§ RECORDS FOR THE TASK
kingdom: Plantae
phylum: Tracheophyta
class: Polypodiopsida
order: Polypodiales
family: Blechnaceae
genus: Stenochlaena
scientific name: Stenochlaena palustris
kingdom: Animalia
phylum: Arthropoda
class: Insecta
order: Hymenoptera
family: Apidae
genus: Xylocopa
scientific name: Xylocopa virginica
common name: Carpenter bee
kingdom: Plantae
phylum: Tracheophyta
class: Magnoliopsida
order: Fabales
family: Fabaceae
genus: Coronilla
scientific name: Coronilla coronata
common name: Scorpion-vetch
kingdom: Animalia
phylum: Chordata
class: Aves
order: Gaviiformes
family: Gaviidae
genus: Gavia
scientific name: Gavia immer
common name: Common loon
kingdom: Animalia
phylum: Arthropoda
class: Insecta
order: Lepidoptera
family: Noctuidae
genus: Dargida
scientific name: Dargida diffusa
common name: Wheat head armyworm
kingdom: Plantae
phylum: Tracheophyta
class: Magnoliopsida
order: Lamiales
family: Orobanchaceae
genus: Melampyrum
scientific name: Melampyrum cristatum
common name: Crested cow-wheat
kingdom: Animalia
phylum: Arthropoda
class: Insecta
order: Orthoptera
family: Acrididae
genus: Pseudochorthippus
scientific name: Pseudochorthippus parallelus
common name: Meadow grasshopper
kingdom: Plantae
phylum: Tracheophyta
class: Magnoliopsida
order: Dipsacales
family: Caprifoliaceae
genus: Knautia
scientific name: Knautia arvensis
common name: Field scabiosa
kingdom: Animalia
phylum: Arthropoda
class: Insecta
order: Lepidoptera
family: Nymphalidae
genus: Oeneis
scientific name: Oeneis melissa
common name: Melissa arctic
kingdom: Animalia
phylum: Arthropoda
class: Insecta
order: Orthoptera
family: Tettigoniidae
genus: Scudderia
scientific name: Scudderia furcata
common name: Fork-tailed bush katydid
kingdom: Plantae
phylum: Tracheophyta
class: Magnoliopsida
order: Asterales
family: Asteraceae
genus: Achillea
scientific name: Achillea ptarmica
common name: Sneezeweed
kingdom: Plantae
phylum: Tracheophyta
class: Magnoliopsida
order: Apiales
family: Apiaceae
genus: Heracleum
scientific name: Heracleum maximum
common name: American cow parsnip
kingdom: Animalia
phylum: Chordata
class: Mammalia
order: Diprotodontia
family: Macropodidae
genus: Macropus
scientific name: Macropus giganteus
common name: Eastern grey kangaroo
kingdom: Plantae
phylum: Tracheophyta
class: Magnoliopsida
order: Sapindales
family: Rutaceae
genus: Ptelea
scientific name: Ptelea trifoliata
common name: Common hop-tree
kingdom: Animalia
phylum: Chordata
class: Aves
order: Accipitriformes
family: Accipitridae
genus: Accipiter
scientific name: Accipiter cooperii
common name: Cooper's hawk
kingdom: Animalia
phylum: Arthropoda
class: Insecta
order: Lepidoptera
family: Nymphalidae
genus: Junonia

§ SHORT EXERCISE
Switch "common name" to "vernacular name" in the material from its first line up to and including the line with "scientific name: Scudderia furcata", and give only those lines with everything else unchanged.

§ OUTPUT FOR THIS TASK
kingdom: Plantae
phylum: Tracheophyta
class: Polypodiopsida
order: Polypodiales
family: Blechnaceae
genus: Stenochlaena
scientific name: Stenochlaena palustris
kingdom: Animalia
phylum: Arthropoda
class: Insecta
order: Hymenoptera
family: Apidae
genus: Xylocopa
scientific name: Xylocopa virginica
vernacular name: Carpenter bee
kingdom: Plantae
phylum: Tracheophyta
class: Magnoliopsida
order: Fabales
family: Fabaceae
genus: Coronilla
scientific name: Coronilla coronata
vernacular name: Scorpion-vetch
kingdom: Animalia
phylum: Chordata
class: Aves
order: Gaviiformes
family: Gaviidae
genus: Gavia
scientific name: Gavia immer
vernacular name: Common loon
kingdom: Animalia
phylum: Arthropoda
class: Insecta
order: Lepidoptera
family: Noctuidae
genus: Dargida
scientific name: Dargida diffusa
vernacular name: Wheat head armyworm
kingdom: Plantae
phylum: Tracheophyta
class: Magnoliopsida
order: Lamiales
family: Orobanchaceae
genus: Melampyrum
scientific name: Melampyrum cristatum
vernacular name: Crested cow-wheat
kingdom: Animalia
phylum: Arthropoda
class: Insecta
order: Orthoptera
family: Acrididae
genus: Pseudochorthippus
scientific name: Pseudochorthippus parallelus
vernacular name: Meadow grasshopper
kingdom: Plantae
phylum: Tracheophyta
class: Magnoliopsida
order: Dipsacales
family: Caprifoliaceae
genus: Knautia
scientific name: Knautia arvensis
vernacular name: Field scabiosa
kingdom: Animalia
phylum: Arthropoda
class: Insecta
order: Lepidoptera
family: Nymphalidae
genus: Oeneis
scientific name: Oeneis melissa
vernacular name: Melissa arctic
kingdom: Animalia
phylum: Arthropoda
class: Insecta
order: Orthoptera
family: Tettigoniidae
genus: Scudderia
scientific name: Scudderia furcata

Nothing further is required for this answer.